Des voitures passent en klaxonnant, une ambulance hurle;
Ras-el-Hanout, cannelle et poivre
se mêlent aux rythmes Africains et aux baumes Chinois;
du trip-hop sophistiqué retentit
par la fenêtre de mon voison bobo;
de l'acier rouillé fond sous le soleil
là où des rails se dirigent vers la Gare du Nord,
tissés et enchevêtrés
comme un flux de conscience schizophrène.
Mes pas d'été Indien m'amènent
pour une dernière fois à travers d'étroites ruelles,
dans lesquelles je croise des Indiennes en sari
et des sourires aux dents blanches dans des visages noirs,
et les yeux d'un jeune Marocain disent "Allez, viens !"
Tout paraît si familier et si chez moi,
tout en vitesse floue et turbulence.
Le bruit de la vie.
Je passe mes derniers jours dans un mode toile d'araignée,
dans des cartons, dedans, dehors, en kraft, en plastique, en tristesse.
Et les couchers de soleil dorés sentent l'Adieu silencieux.
2. Pause
Moïse, troublé, oublia de noter
le numéro onze stipulant
que tu ne compareras point ce que tu as
à ce que tu avais auparavant.
Quel dommage depuis.
3. Arriver
Après la ville speedée, le bâillement de la banlieue,
même s'il s'effectue poliment, derrière une main manucurée,
révèle le parfum désséché de la fortune et des vieux noms.

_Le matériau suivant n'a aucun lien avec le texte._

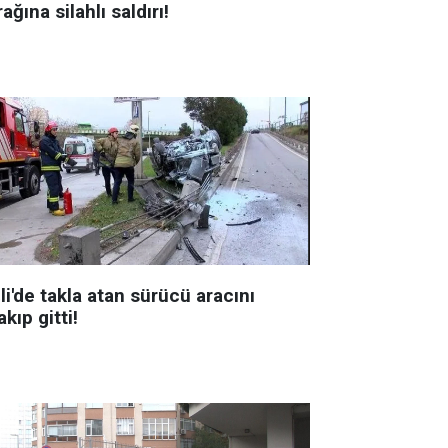
ağına silahlı saldırı!
li'de takla atan sürücü aracını
akıp gitti!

A travers la fenêtre haute et béante,
une espèce de faux Cannes regarde l'intérieur;
des pins se gondolent de l'autre côté de la rue;
et en-dessous, des pelouses taillées aux sciseaux.
Même les chiens portent du Ralph Lauren,
et les chats miaulent avec un accent chic.
Dans les bois à proximité, des hommes offrent leurs corps altérés
enveloppés dans des bas-résille et des parfums fruités.
Des pas lents retentissent en écho des murs blancs
et le murmure de ma voix résonne comme vide.
Ce recommencement sent la peinture frâiche.